Why Reality Dictates A Price War
I would like to welcome you to the real world of the commercial oil business. Be careful, though, before you accept my invitation as it might result in a change in your thinking.
First, let us recognize that there are two oil worlds: the political one and the physical one. Both are real. Both are in play. I am not an expert on the political world. I am an expert on the physical world. And while either world can ignore the other world, at his own peril, it is prudent for a participant or analyst to consider both, to the maximum extent possible.
In the physical world, if the price of crude oil is maintained at a level of $75/B in today’s dollars, more production capacity can be created than the world will consume at that price level. That roughly describes the recent situation. How does the industry deal with the situation where everyone cannot produce at maximum capacity? Some capacity must be shut in. Who shuts in? The common answer presented by all non-OPEC producers and, yes, all OPEC producers, is “You cut”. Not “I will cut”. “You cut”. Therein lies the problem.

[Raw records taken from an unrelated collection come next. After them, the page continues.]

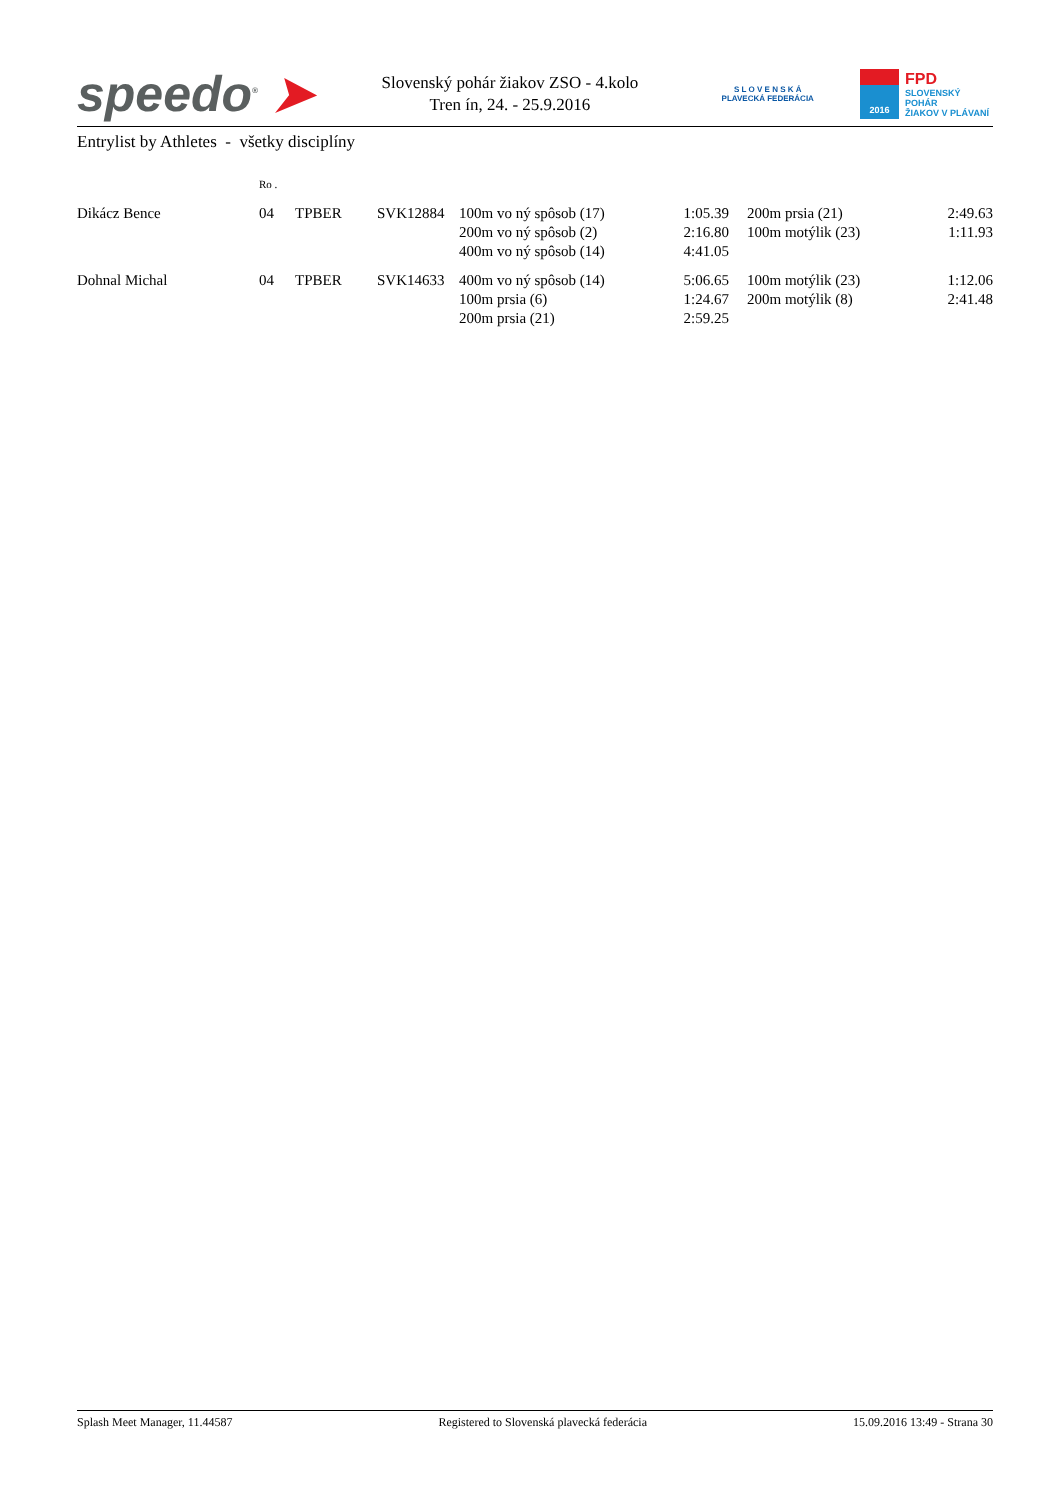speedo<sup>®</sup> ➤
Slovenský pohár žiakov ZSO - 4.kolo
Tren ín, 24. - 25.9.2016
S L O V E N S K Á
PLAVECKÁ FEDERÁCIA
2016
FPD
SLOVENSKÝ POHÁR
ŽIAKOV V PLÁVANÍ
Entrylist by Athletes - všetky disciplíny
| | Ro . | | | | | | | |
| Dikácz Bence | 04 | TPBER | SVK12884 | 100m vo ný spôsob (17) | 1:05.39 | | 200m prsia (21) | 2:49.63 |
| | | | | 200m vo ný spôsob (2) | 2:16.80 | | 100m motýlik (23) | 1:11.93 |
| | | | | 400m vo ný spôsob (14) | 4:41.05 | | | |
| Dohnal Michal | 04 | TPBER | SVK14633 | 400m vo ný spôsob (14) | 5:06.65 | | 100m motýlik (23) | 1:12.06 |
| | | | | 100m prsia (6) | 1:24.67 | | 200m motýlik (8) | 2:41.48 |
| | | | | 200m prsia (21) | 2:59.25 | | | |
Splash Meet Manager, 11.44587 Registered to Slovenská plavecká federácia 15.09.2016 13:49 - Strana 30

Historically Saudi Arabia was willing to respond to the “You cut” finger pointing at them. How nice of them. Now that they have joined the “You cut” group, everyone is mad at at the Saudis. Unfairly so, I would say.
What is the “fair” solution? The fair solution is for all the producers of the world to agree on a percentage for their production level. Worldwide pro-rationing! All producers would apply the same percentage to their productive capacity. Practical implementation is the problem of course. Who determines the percentage? Who guarantees that no one lies about their capacity? Who monitors each producer? Who applies the penalty for cheating? What price level is chosen for the industry to set supply needs? I think that it is obvious that the “fair” solution has no chance of implementation.
Now turning to the practical. What is a workable approximation of a fair approach? There is probably not enough honesty and integrity within the industry to ever achieve a “fair” working arrangement. Probably what will result in a commercially-driven accommodation that will be neither fair not stable. Instability and volatility are ahead of us, most likely.
What then of OPEC? When they controlled enough of the world’s production to be a major factor, rather than just one of many, they could have some clout. What they did not recognize at the time was that the international oil majors had been providing the function of stable prices at economically affordable levels. When the majors overdid the low price environment, they were thrown out by the OPEC countries. For a time Saudi Arabia tried to provide a price-stabilizing function, but, ultimately, they were beat down into the dog-eat-dog system that is now in place. The message to OPEC member countries is “Be careful what you wish for. The pigeons have come home to roost”. Now the Saudis are just one of a number of competitors who carry a big stick — maybe bigger than most. And OPEC as an organization remains a toothless tiger.
That is a summary of the physical world of oil. The guiding principle is “You cannot put ten gallons of oil in a five gallon bucket, no matter how much you wish for that result”. If Iran wishes to re-introduce the production that they lost to Saudi Arabia as a result of the sanctions, then Iran has to come up with a way to force the Saudis, or others, to shut in production so that they can produce their own oil in place of those who are forced to shut in. In the commercial world we call this a “Price War”. Look out!